[Dataset entries]
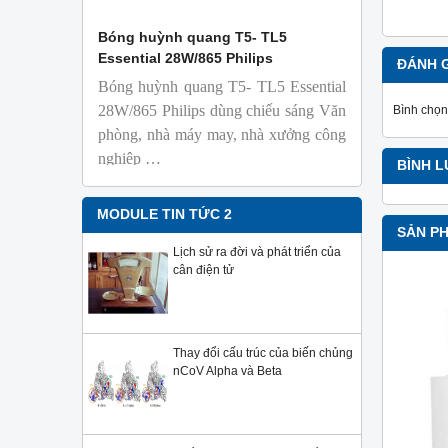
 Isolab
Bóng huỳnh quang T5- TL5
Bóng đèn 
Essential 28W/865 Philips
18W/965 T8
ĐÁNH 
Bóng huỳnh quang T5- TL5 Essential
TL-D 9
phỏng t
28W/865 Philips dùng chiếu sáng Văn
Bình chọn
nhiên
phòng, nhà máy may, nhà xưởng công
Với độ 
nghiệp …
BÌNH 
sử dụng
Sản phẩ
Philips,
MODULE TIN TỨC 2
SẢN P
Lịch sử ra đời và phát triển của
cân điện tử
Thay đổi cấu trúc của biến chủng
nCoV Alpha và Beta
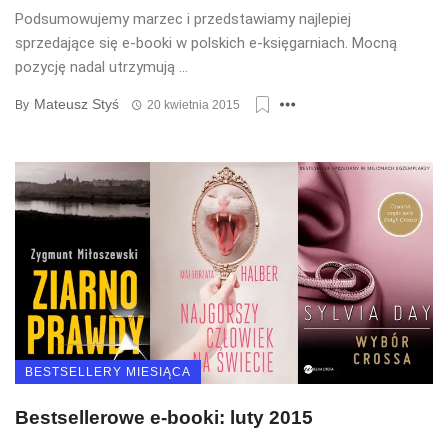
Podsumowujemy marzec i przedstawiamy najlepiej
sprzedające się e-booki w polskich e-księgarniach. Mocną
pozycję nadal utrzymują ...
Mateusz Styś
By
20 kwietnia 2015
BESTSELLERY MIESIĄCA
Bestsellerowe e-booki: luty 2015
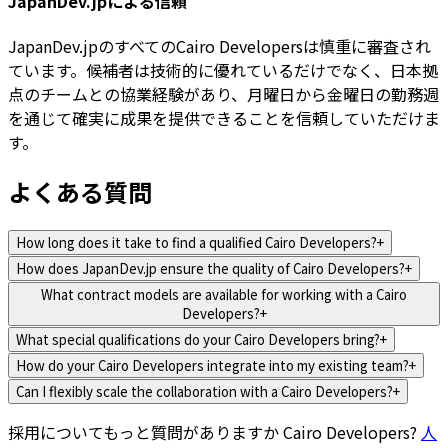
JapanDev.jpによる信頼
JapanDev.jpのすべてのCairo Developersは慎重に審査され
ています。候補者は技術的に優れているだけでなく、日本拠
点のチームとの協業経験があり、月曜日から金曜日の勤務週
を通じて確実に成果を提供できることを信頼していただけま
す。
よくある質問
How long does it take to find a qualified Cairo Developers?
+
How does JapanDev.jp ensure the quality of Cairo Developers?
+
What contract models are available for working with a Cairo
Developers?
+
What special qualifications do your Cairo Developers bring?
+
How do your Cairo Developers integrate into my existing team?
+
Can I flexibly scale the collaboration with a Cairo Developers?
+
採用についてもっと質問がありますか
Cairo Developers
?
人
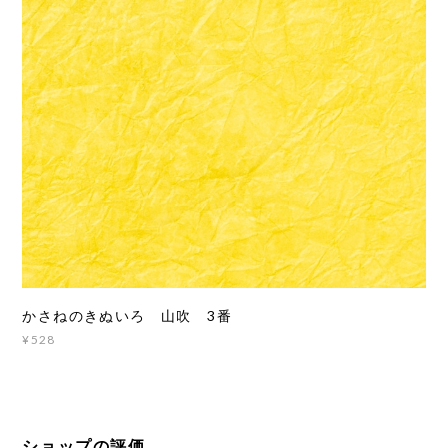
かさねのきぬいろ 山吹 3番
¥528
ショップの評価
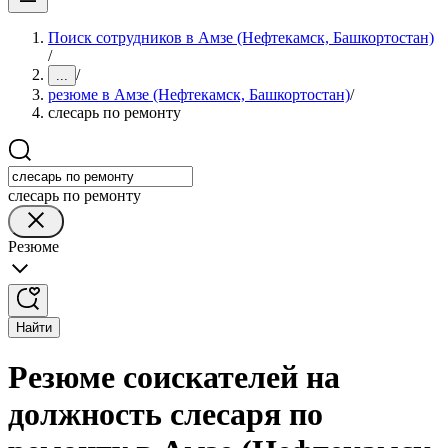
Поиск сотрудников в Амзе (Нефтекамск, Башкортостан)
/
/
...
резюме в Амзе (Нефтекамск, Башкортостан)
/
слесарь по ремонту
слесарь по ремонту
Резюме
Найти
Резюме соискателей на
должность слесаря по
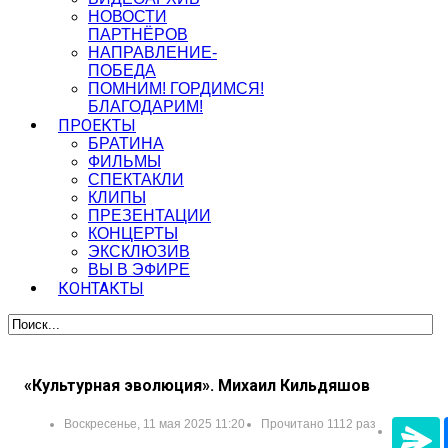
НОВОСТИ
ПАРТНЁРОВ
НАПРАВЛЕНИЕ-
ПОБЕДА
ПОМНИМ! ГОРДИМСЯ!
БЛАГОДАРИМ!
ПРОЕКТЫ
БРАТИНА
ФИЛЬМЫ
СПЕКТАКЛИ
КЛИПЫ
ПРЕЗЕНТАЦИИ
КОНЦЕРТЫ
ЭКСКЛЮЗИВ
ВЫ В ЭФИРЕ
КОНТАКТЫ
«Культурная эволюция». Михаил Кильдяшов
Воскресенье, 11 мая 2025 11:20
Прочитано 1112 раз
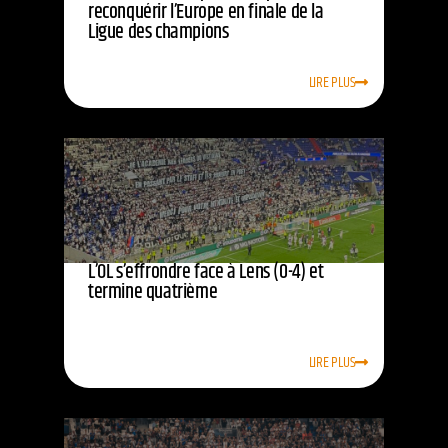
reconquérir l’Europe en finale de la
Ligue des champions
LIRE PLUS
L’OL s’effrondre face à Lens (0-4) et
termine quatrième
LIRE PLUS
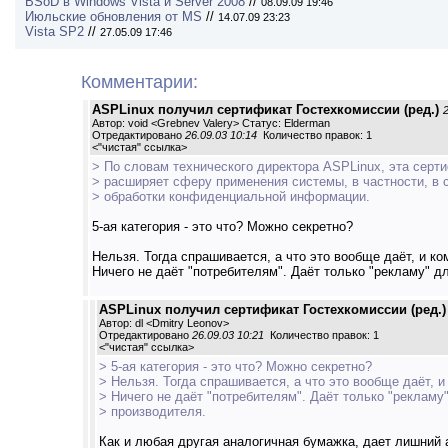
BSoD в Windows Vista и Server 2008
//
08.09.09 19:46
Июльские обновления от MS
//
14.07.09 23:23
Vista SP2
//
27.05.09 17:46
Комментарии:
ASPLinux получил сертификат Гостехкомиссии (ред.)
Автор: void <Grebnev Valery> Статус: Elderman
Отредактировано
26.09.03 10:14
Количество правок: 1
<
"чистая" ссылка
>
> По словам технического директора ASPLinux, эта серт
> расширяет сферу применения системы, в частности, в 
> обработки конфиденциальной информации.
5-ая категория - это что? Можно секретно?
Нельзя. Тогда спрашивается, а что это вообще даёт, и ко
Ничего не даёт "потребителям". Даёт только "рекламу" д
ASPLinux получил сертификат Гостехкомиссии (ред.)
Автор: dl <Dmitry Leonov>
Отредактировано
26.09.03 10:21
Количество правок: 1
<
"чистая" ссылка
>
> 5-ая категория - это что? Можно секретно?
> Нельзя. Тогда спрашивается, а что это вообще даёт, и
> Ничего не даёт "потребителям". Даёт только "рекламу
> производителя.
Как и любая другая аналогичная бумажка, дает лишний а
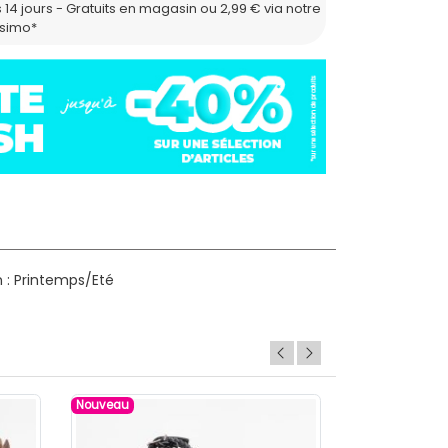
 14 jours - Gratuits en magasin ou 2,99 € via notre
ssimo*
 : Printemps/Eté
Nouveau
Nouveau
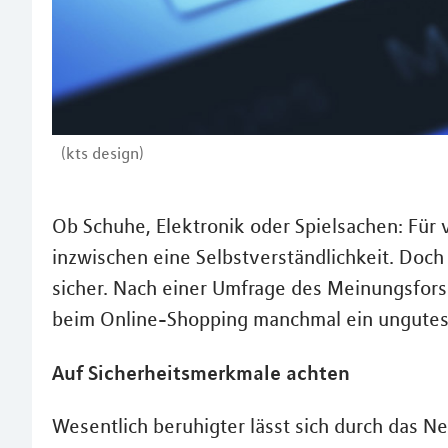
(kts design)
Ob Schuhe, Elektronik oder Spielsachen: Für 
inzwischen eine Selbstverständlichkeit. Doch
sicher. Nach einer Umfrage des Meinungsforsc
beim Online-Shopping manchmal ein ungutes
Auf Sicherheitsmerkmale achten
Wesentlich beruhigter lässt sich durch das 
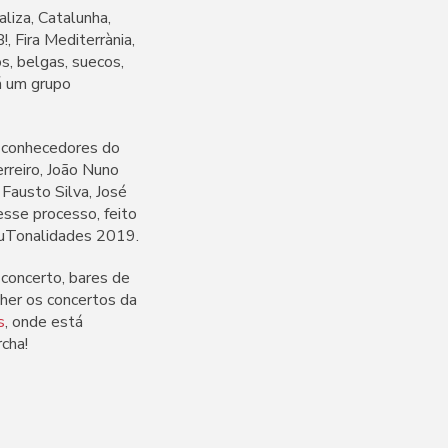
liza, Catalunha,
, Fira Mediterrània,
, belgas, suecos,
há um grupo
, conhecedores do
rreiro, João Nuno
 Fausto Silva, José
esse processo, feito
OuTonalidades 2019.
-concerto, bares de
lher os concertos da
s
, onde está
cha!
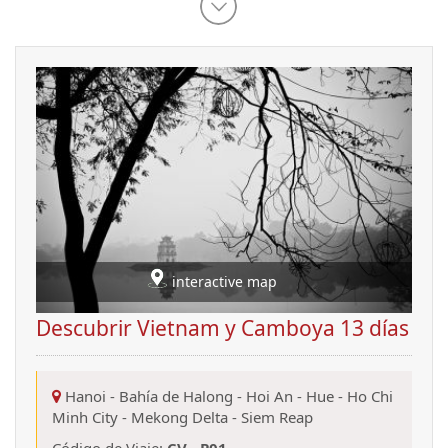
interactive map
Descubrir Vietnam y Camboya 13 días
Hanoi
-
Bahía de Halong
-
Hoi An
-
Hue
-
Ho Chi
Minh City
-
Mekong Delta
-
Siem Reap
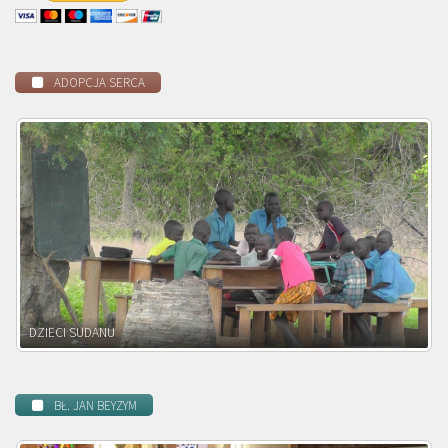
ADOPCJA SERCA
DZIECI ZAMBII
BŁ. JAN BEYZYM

» Task prompt
Where does the word "категория" occur in the data? Copy every line that has it.

» Answer to this problem
5-ая категория - это что? Можно секретно?
> 5-ая категория - это что? Можно секретно?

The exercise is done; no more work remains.